Black Hornet 3 juga disebut-sebut perangkat mata-mata, intelejen dan pengawasan berplatform UAV terkecil di dunia.
Memiliki diameter baling-baling 123 mm dan panjang drone 168 mm, nano-UAV ini berbobot tak lebih dari 33 gram dan mengklaim kemampuan deteksi visual dan audio terbaik di kelasnya.
Ukurannya yang kompak memungkinkan UAV ini dibawa oleh personel dengan mudah di antara peralatan tempurnya.
Black Hornet membangkitkan suara deru yang halus, membuatnya pas untuk operasi-operasi siluman, bisa dioperasikan untuk kondisi kecepatan angin 15-20 knot dan dalam kisaran suhu udara -10 sampai 43 derajat Celsius.
Peluncurannya butuh persiapan 30-120 detik sebelum terbang bak helikopter.
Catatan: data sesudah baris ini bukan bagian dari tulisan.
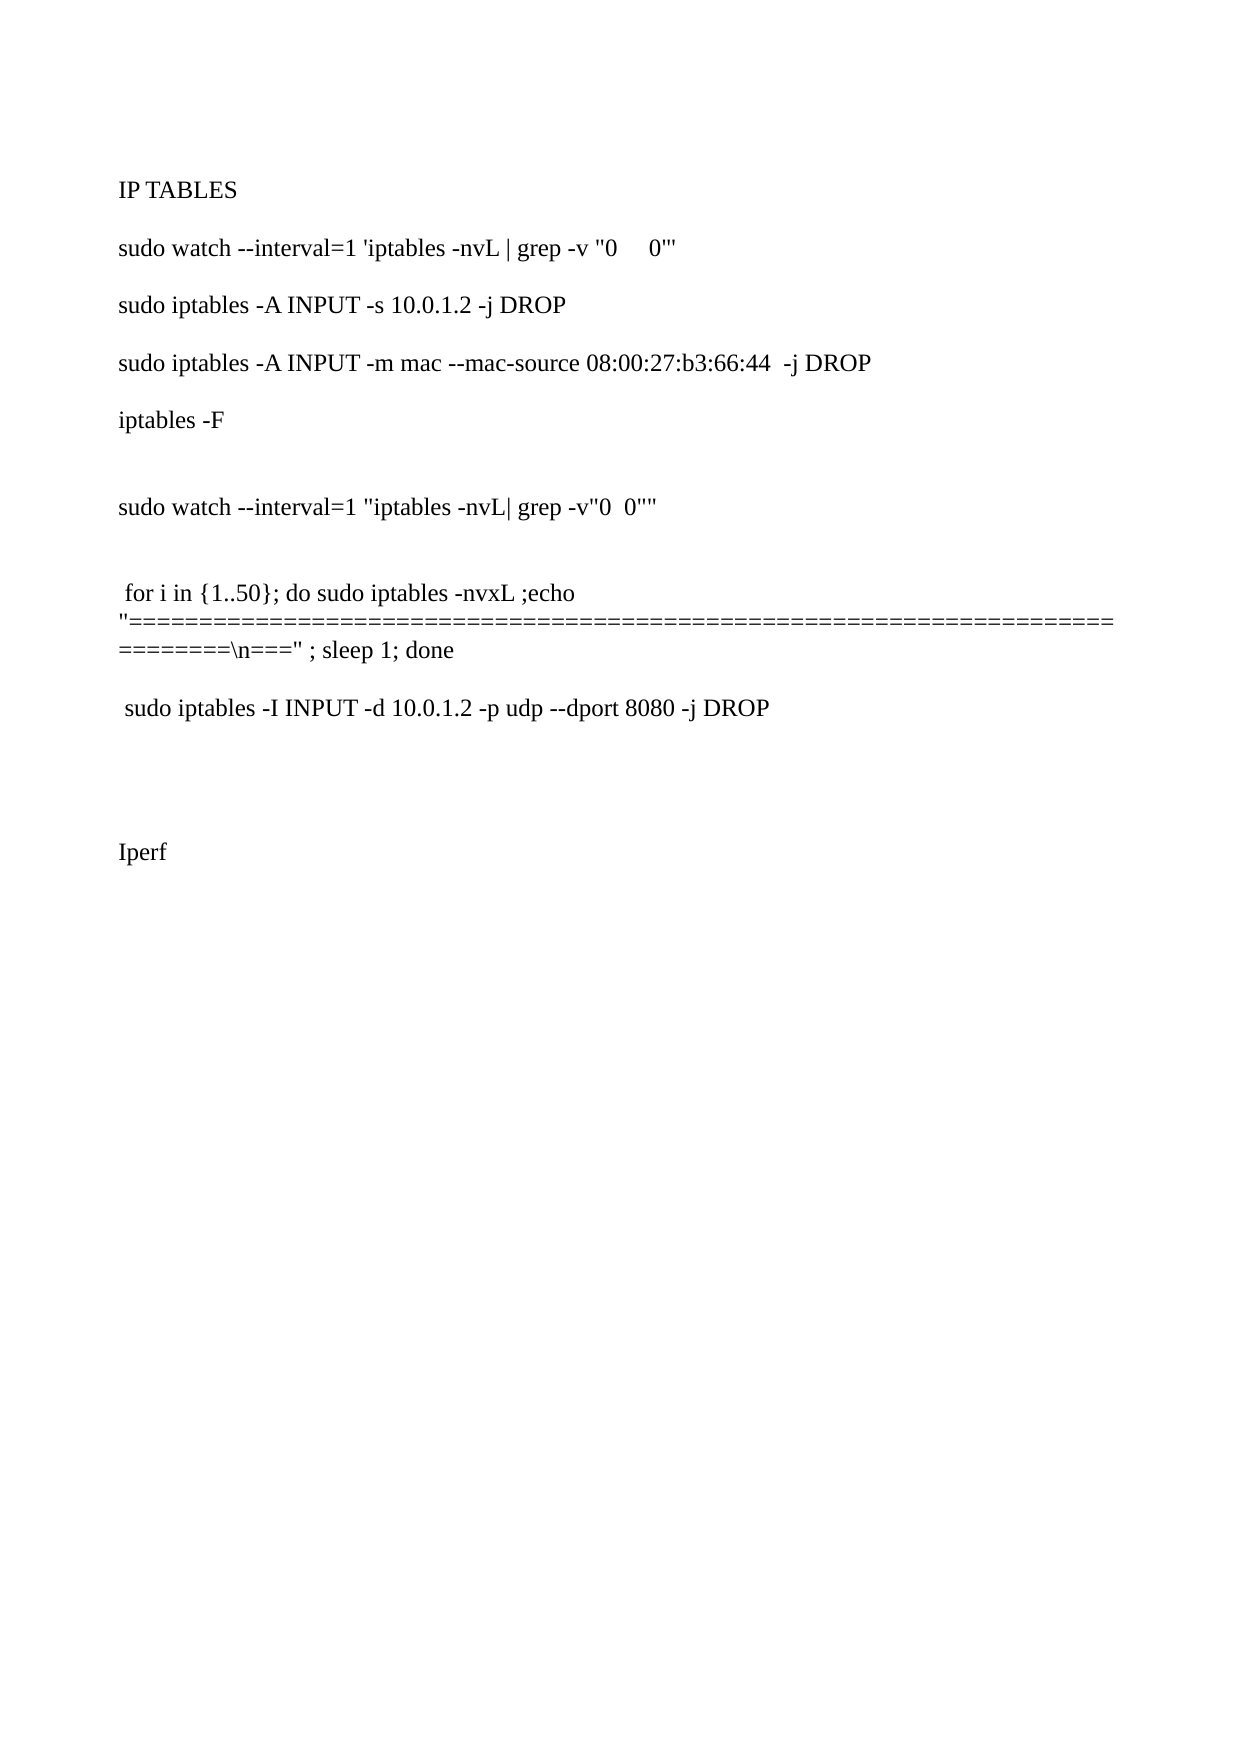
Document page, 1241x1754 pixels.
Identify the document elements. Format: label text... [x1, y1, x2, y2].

text IP TABLES [118, 176, 1122, 204]
text iptables -F [118, 406, 1122, 434]
text sudo watch --interval=1 "iptables -nvL| grep -v"0 0"" [118, 492, 1122, 521]
text sudo iptables -I INPUT -d 10.0.1.2 -p udp --dport 8080 -j DROP [118, 693, 1122, 722]
text for i in {1..50}; do sudo iptables -nvxL ;echo "==============================================================================\n===" ; sleep 1; done [118, 578, 1122, 664]
text Iperf [118, 837, 1122, 866]
text sudo iptables -A INPUT -m mac --mac-source 08:00:27:b3:66:44 -j DROP [118, 348, 1122, 377]
text sudo iptables -A INPUT -s 10.0.1.2 -j DROP [118, 291, 1122, 319]
text sudo watch --interval=1 'iptables -nvL | grep -v "0 0"' [118, 233, 1122, 262]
Nano-UAV ini bisa dioperasikan dalam beberapa moda terbang, termasuk auto dan manual, terbang pakai peta rute ataupun berdasarkan kendali manual pengguna, lost link, dan terbang pulang otomatis.
UAV Black Hornet 3 memiliki dua kamera elektro-optik (EO) dan sebuah fused thermal LED light night imager.
Itu memungkinkan tentaranya merekam video langsung dan memotret untuk memperluas jangkauan visualnya.
Untuk kebutuhan navigasinya, Black Hornet dilayani oleh global navigation satellite system (GNSS).
Perangkat bisa diupgrade menjadi navigasi berbasis visi untuk operasi dalam ruangan yang tak bsa mengandalkan GPS.
Dia juga menawarkan tautan data terenkripsi dengan jarak radio 2 kilometer.
Black Hornet dikendalikan melalui ground control station (GCS), yang termasuk di dalamnya sebuah base station, controller, dan display module.
Base station dapat mengkomodasi dua UAV BlackHornet 3.
Nano-UAV Black Hornet dilengkapi dengan baterai yang bisa dilepas-ganti, yang menyuplai tenaga ke baling-baling utama dan dua rotor di bagian ekor.
Kemampuan terbang dengan kecepatan maksimum sekitar 21,49 km/jam dan menawarkan kemampuan terbang selama 25 menit dengan jangkauan dua kilometer.